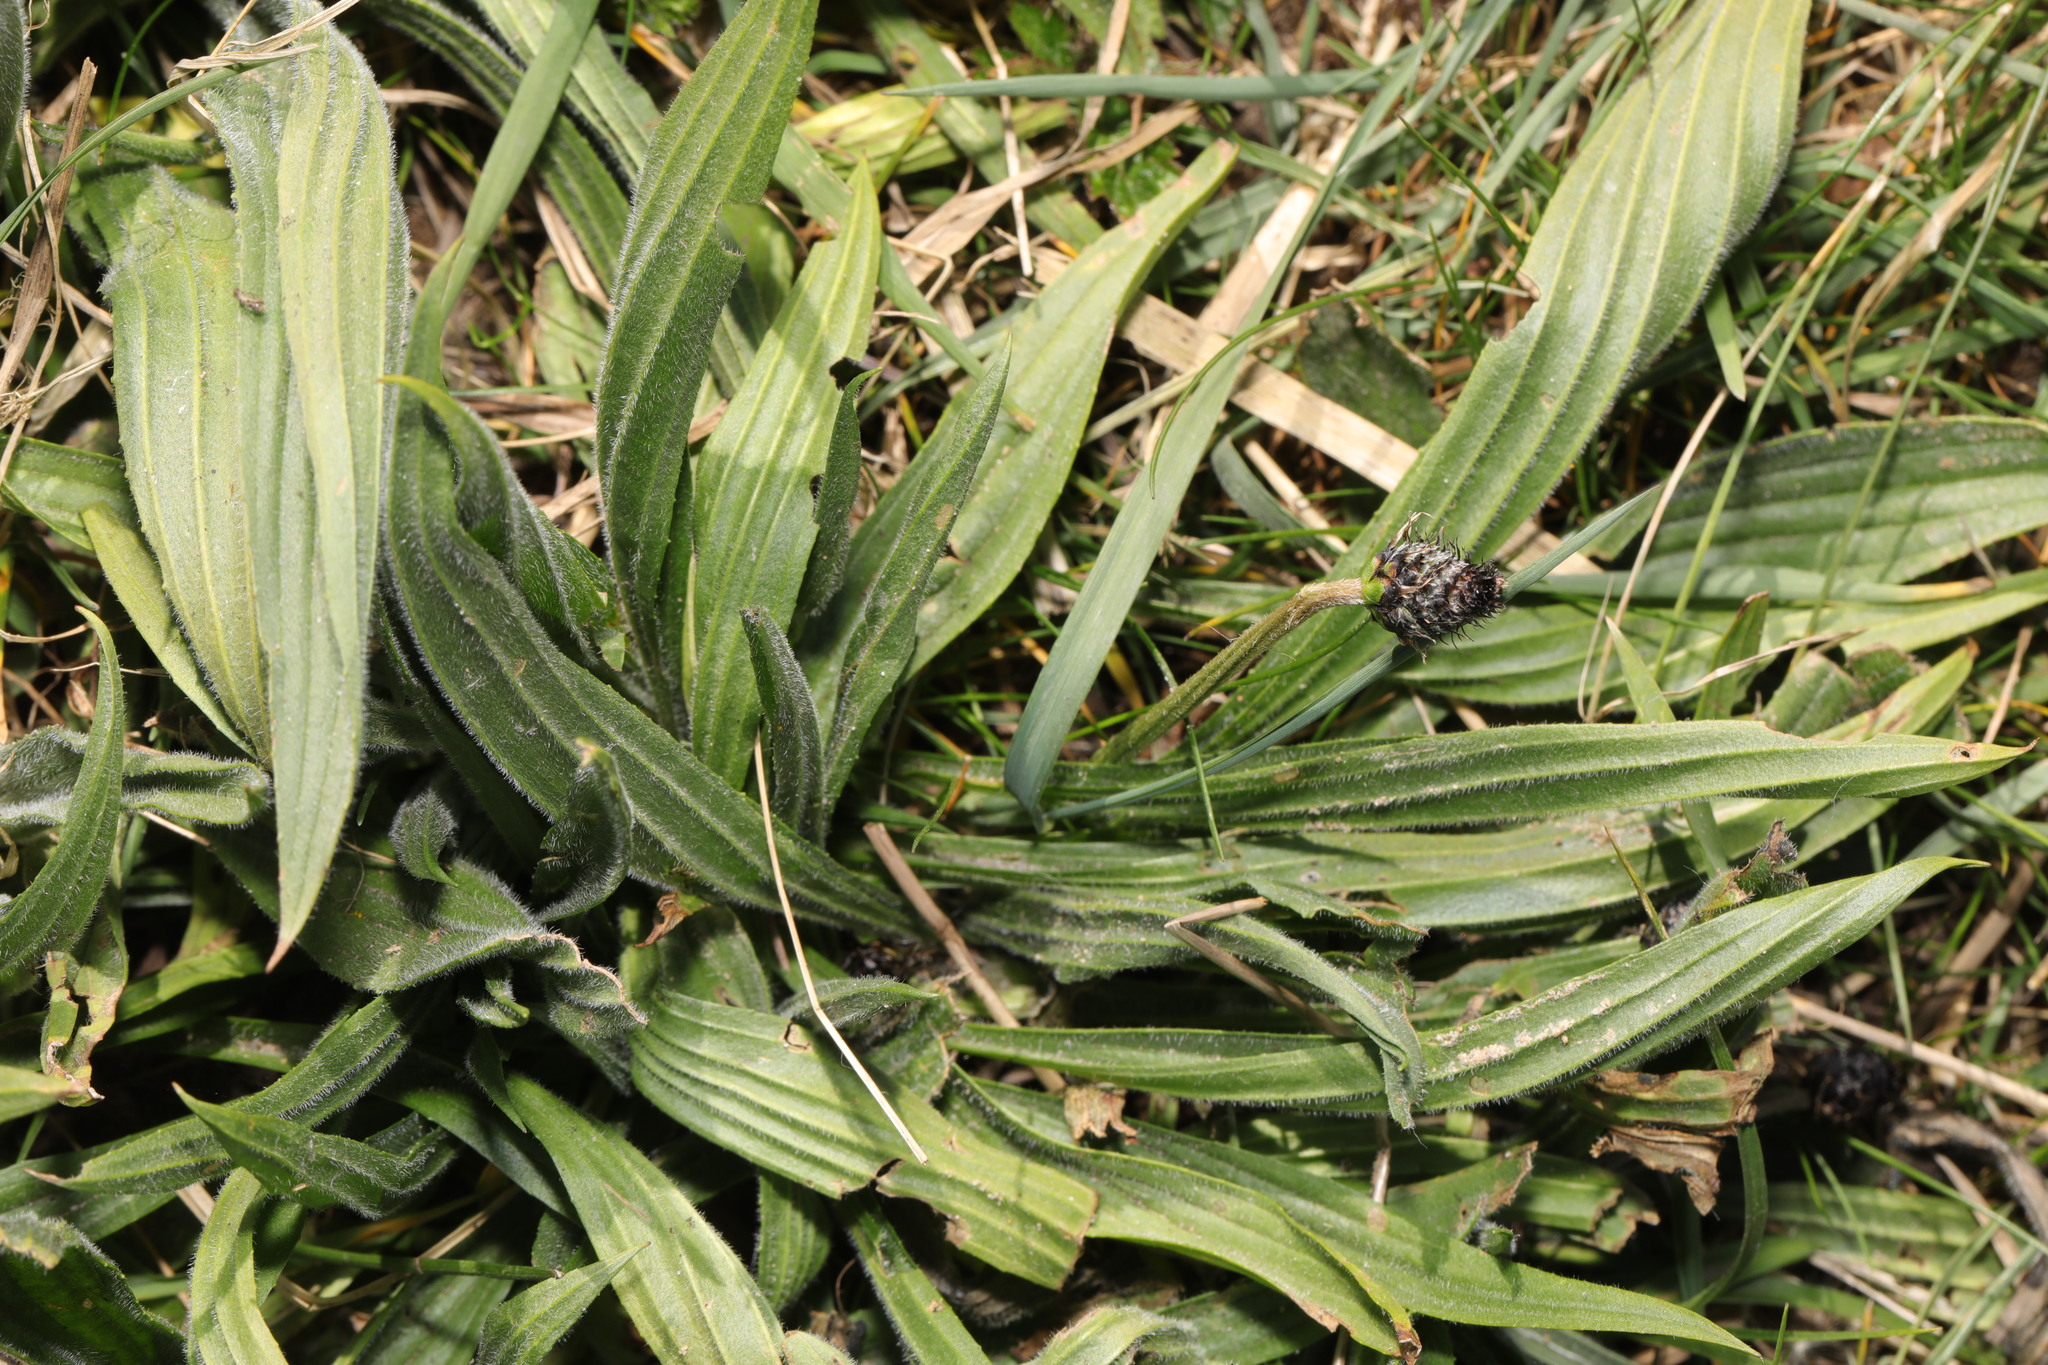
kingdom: Plantae
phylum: Tracheophyta
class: Magnoliopsida
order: Lamiales
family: Plantaginaceae
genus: Plantago
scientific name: Plantago lanceolata
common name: Ribwort plantain
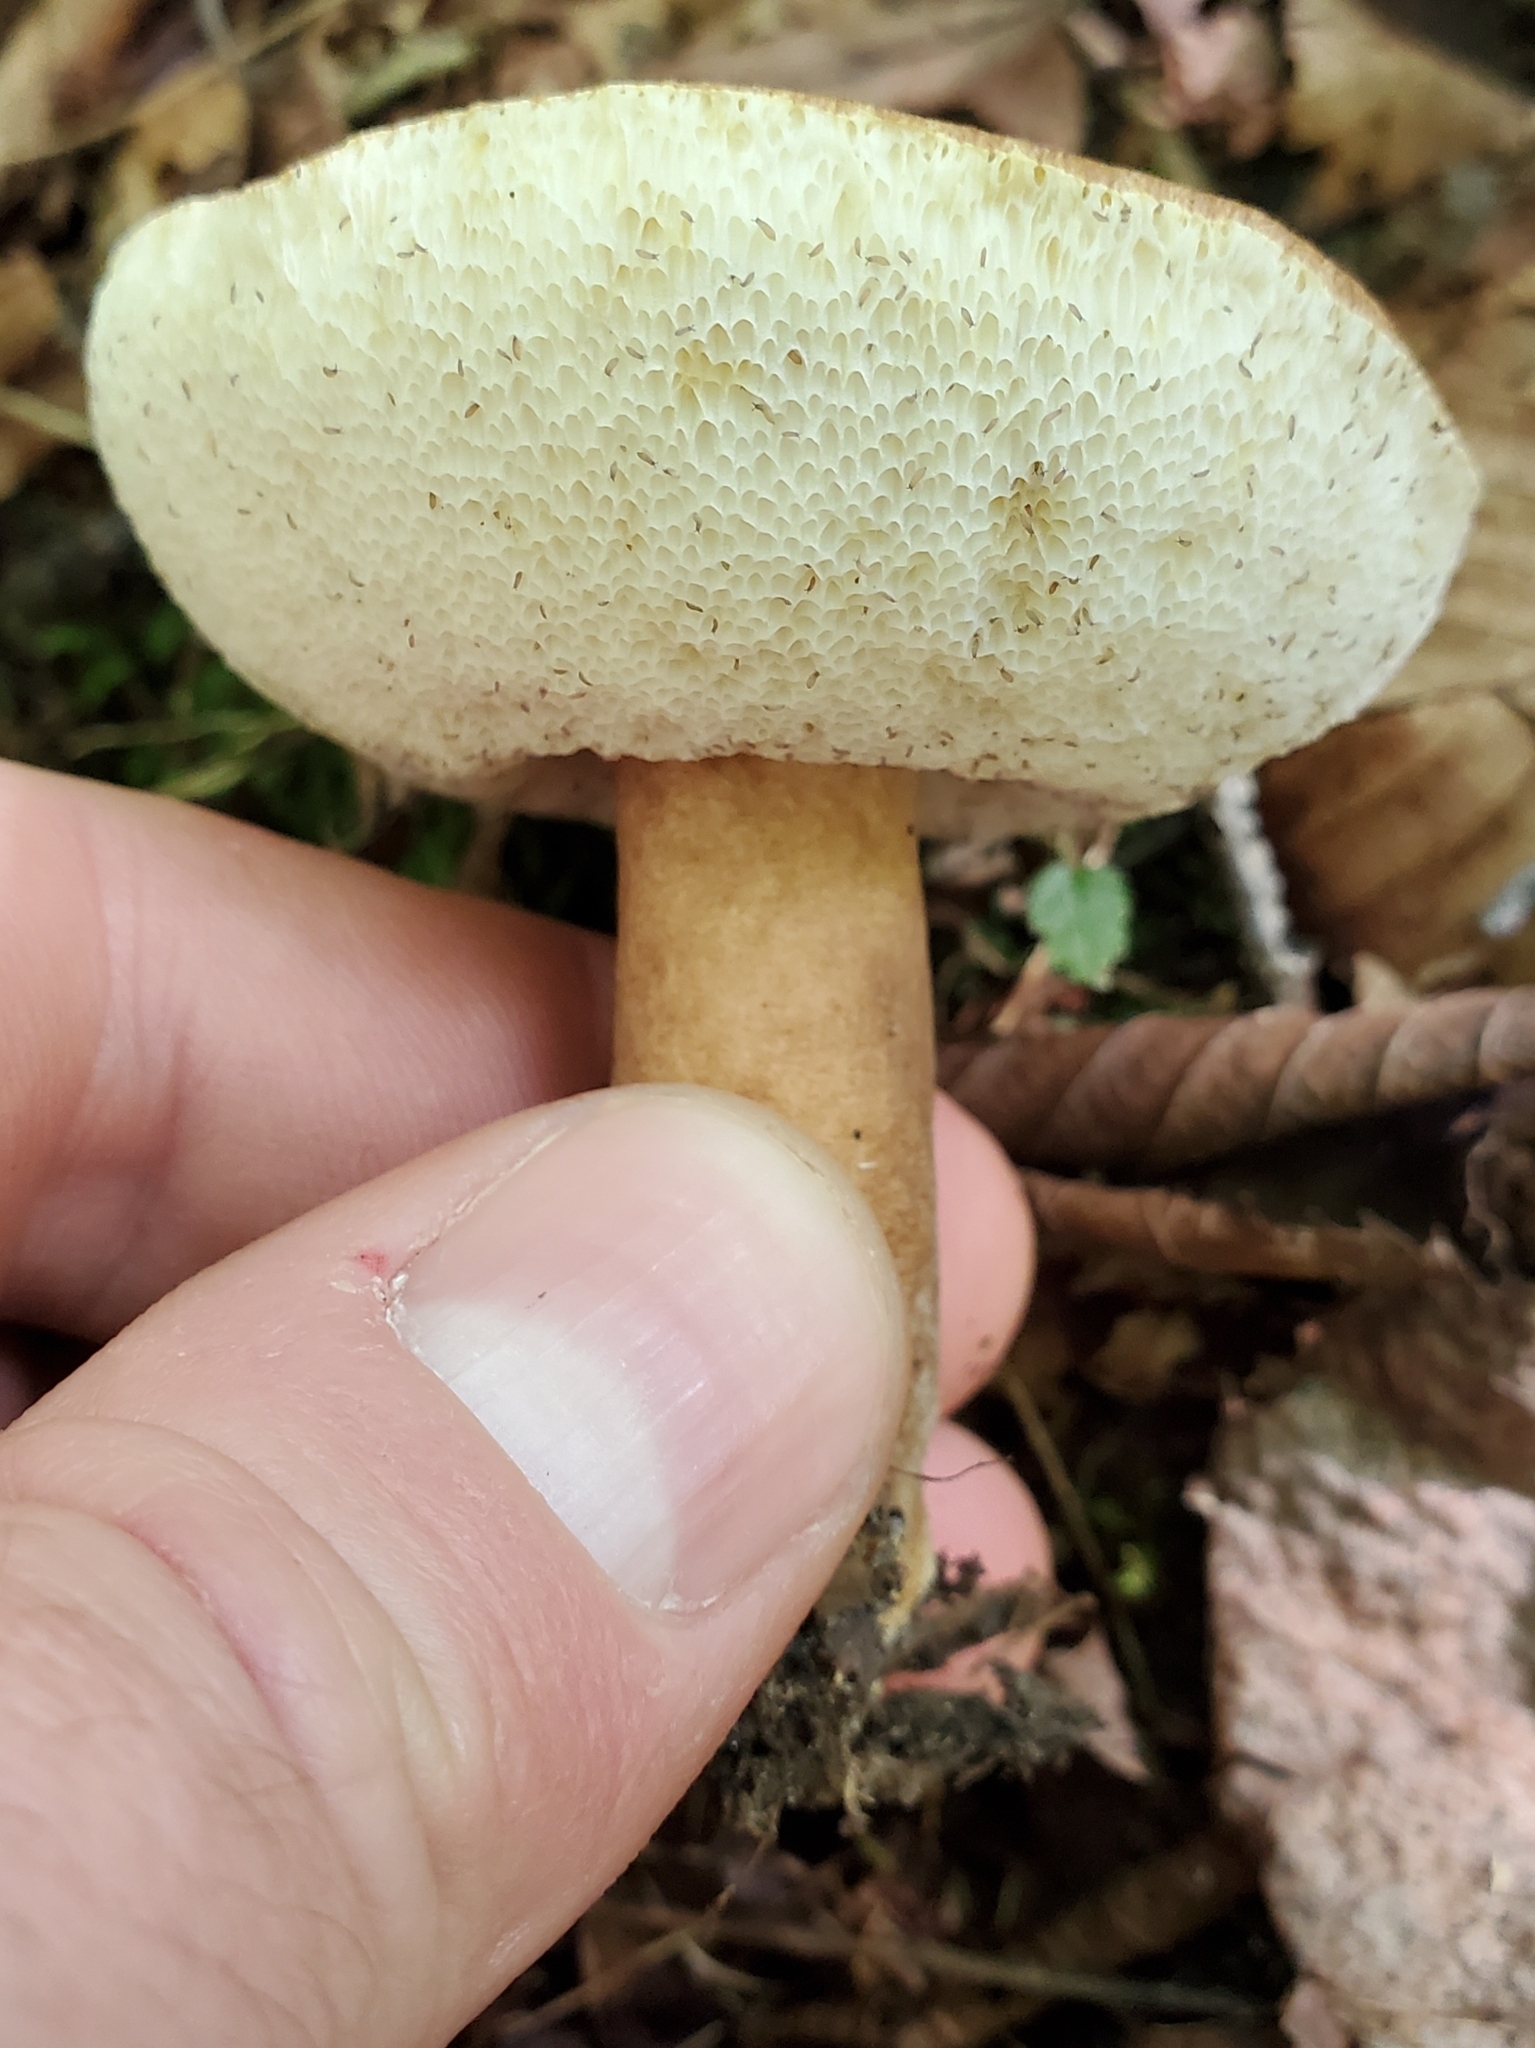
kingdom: Fungi
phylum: Basidiomycota
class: Agaricomycetes
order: Boletales
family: Gyroporaceae
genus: Gyroporus
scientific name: Gyroporus castaneus
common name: Chestnut bolete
------------
Rewrite the data above with "common name" replaced by "vernacular name" everywhere it appears, keeping everything else the same. Leave out the pictures.

▶ **Exercise answer**:
kingdom: Plantae
phylum: Tracheophyta
class: Magnoliopsida
order: Lamiales
family: Plantaginaceae
genus: Plantago
scientific name: Plantago lanceolata
vernacular name: Ribwort plantain
kingdom: Fungi
phylum: Basidiomycota
class: Agaricomycetes
order: Boletales
family: Gyroporaceae
genus: Gyroporus
scientific name: Gyroporus castaneus
vernacular name: Chestnut bolete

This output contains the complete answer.